### MATERIAL FOR THIS TASK
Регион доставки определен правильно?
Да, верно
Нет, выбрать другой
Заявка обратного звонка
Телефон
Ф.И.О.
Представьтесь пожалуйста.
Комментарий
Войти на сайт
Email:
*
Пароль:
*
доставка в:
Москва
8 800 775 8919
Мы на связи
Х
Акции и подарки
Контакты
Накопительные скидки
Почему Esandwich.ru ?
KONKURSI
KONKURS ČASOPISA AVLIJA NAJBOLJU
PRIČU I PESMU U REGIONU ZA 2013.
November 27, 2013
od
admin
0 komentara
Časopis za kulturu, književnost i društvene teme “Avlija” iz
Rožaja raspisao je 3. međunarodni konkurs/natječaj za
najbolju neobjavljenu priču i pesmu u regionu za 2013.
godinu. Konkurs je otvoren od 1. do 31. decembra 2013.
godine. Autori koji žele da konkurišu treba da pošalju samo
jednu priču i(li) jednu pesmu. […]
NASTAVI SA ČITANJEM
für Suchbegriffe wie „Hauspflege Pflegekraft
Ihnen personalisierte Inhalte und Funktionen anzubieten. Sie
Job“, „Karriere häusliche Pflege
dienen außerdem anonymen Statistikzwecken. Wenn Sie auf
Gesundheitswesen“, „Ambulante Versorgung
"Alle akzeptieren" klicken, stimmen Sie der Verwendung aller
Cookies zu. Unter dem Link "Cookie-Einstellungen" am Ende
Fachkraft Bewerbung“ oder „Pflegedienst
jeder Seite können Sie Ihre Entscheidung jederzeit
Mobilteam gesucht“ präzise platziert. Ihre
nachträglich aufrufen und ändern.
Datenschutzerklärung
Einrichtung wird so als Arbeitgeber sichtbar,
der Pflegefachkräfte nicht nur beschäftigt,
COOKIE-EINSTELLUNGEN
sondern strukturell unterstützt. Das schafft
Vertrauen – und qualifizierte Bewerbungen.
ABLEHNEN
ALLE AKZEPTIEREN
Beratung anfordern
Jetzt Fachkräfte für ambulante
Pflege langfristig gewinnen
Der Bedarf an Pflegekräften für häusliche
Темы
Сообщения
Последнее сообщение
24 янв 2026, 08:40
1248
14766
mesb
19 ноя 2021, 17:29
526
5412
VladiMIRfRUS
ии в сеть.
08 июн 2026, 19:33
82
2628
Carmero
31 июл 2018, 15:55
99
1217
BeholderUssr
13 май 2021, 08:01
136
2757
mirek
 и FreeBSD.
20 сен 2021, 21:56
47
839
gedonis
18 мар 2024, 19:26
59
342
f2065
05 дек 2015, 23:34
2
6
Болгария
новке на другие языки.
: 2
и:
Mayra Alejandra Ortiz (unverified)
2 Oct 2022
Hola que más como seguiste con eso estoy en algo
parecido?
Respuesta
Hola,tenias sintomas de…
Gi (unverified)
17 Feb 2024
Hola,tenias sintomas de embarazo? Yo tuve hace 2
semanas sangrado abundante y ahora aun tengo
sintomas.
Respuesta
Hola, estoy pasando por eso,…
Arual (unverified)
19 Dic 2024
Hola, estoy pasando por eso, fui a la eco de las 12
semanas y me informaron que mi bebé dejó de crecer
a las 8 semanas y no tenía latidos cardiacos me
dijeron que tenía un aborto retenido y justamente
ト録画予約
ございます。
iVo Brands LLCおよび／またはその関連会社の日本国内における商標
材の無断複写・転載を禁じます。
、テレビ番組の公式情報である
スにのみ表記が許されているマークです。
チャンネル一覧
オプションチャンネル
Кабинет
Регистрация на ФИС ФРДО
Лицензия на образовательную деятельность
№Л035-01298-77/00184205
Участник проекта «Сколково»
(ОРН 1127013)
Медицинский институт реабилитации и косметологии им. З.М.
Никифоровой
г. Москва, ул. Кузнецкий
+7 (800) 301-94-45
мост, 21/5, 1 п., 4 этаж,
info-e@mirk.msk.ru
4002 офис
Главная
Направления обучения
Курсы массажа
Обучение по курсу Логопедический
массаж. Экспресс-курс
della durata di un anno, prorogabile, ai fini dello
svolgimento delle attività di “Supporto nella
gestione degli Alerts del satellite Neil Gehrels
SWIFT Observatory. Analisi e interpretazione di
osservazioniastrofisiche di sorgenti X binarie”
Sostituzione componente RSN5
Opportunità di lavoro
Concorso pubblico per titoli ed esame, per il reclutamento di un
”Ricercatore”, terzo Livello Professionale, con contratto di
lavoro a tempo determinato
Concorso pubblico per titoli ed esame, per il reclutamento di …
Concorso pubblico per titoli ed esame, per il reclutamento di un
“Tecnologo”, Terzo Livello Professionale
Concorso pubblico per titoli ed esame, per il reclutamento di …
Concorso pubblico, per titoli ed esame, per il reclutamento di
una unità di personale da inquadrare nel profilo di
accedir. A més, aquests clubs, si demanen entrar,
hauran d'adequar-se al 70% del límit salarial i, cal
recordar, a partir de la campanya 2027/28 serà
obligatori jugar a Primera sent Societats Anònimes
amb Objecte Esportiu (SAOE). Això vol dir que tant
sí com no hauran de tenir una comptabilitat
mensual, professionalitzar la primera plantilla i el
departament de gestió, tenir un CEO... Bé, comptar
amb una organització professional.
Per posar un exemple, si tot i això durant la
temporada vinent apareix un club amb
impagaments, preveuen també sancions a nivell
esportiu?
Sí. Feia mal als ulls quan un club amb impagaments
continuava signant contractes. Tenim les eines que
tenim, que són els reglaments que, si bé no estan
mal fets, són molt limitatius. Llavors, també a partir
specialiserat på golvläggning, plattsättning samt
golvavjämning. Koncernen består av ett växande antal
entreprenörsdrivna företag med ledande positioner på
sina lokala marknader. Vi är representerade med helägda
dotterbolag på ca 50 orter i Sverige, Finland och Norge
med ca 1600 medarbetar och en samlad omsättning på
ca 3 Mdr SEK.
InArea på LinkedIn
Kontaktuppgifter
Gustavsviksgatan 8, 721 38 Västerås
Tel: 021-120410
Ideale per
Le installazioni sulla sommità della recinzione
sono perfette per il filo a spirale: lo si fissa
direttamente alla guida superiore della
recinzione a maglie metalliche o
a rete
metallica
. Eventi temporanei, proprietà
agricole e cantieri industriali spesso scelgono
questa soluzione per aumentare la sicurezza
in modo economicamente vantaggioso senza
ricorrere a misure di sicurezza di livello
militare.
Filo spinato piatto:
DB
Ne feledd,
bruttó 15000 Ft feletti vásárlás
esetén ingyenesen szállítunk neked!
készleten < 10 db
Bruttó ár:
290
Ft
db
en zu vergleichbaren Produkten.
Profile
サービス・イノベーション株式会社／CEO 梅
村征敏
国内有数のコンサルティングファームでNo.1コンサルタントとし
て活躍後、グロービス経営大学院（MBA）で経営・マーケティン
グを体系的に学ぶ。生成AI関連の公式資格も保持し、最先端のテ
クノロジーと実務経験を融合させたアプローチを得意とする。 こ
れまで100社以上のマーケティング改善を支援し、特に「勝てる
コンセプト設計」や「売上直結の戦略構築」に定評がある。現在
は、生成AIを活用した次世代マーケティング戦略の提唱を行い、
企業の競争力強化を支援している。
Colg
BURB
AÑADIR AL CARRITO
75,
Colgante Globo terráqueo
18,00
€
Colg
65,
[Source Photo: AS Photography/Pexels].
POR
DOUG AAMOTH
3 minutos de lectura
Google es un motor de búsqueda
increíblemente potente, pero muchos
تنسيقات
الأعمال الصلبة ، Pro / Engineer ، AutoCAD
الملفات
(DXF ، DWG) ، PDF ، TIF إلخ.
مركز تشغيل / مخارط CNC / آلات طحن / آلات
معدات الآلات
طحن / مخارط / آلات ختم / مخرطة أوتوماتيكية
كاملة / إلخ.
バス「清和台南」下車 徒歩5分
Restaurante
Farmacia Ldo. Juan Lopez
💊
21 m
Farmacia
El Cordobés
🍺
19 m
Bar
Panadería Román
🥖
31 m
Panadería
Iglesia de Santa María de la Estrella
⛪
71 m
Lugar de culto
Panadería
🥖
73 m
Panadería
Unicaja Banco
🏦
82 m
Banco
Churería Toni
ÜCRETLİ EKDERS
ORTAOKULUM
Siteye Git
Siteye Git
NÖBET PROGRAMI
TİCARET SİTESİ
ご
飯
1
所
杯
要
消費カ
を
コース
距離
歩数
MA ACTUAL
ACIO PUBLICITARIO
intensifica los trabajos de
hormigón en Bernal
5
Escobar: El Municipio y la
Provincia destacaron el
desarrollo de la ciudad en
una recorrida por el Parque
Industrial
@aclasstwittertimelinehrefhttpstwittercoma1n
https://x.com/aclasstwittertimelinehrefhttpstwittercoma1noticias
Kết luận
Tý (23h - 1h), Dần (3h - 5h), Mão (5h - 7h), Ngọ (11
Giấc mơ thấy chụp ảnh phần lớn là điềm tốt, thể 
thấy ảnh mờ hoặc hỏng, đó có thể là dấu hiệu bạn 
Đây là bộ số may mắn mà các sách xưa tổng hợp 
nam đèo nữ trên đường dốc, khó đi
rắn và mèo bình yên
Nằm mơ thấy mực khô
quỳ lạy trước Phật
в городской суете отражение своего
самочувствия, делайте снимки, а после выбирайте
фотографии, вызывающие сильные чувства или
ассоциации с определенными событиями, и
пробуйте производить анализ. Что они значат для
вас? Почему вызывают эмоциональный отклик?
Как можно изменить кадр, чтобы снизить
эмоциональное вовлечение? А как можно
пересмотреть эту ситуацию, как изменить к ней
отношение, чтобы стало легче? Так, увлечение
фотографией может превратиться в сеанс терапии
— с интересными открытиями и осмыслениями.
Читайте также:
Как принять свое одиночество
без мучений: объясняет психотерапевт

### WHAT THIS TASK INVOLVES
The first line of the data, the line with "sondern strukturell unterstützt. Das schafft", and all lines in between are to be copied exactly. Leave out everything else.

### PROBLEM SOLUTION
Регион доставки определен правильно?
Да, верно
Нет, выбрать другой
Заявка обратного звонка
Телефон
Ф.И.О.
Представьтесь пожалуйста.
Комментарий
Войти на сайт
Email:
*
Пароль:
*
доставка в:
Москва
8 800 775 8919
Мы на связи
Х
Акции и подарки
Контакты
Накопительные скидки
Почему Esandwich.ru ?
KONKURSI
KONKURS ČASOPISA AVLIJA NAJBOLJU
PRIČU I PESMU U REGIONU ZA 2013.
November 27, 2013
od
admin
0 komentara
Časopis za kulturu, književnost i društvene teme “Avlija” iz
Rožaja raspisao je 3. međunarodni konkurs/natječaj za
najbolju neobjavljenu priču i pesmu u regionu za 2013.
godinu. Konkurs je otvoren od 1. do 31. decembra 2013.
godine. Autori koji žele da konkurišu treba da pošalju samo
jednu priču i(li) jednu pesmu. […]
NASTAVI SA ČITANJEM
für Suchbegriffe wie „Hauspflege Pflegekraft
Ihnen personalisierte Inhalte und Funktionen anzubieten. Sie
Job“, „Karriere häusliche Pflege
dienen außerdem anonymen Statistikzwecken. Wenn Sie auf
Gesundheitswesen“, „Ambulante Versorgung
"Alle akzeptieren" klicken, stimmen Sie der Verwendung aller
Cookies zu. Unter dem Link "Cookie-Einstellungen" am Ende
Fachkraft Bewerbung“ oder „Pflegedienst
jeder Seite können Sie Ihre Entscheidung jederzeit
Mobilteam gesucht“ präzise platziert. Ihre
nachträglich aufrufen und ändern.
Datenschutzerklärung
Einrichtung wird so als Arbeitgeber sichtbar,
der Pflegefachkräfte nicht nur beschäftigt,
COOKIE-EINSTELLUNGEN
sondern strukturell unterstützt. Das schafft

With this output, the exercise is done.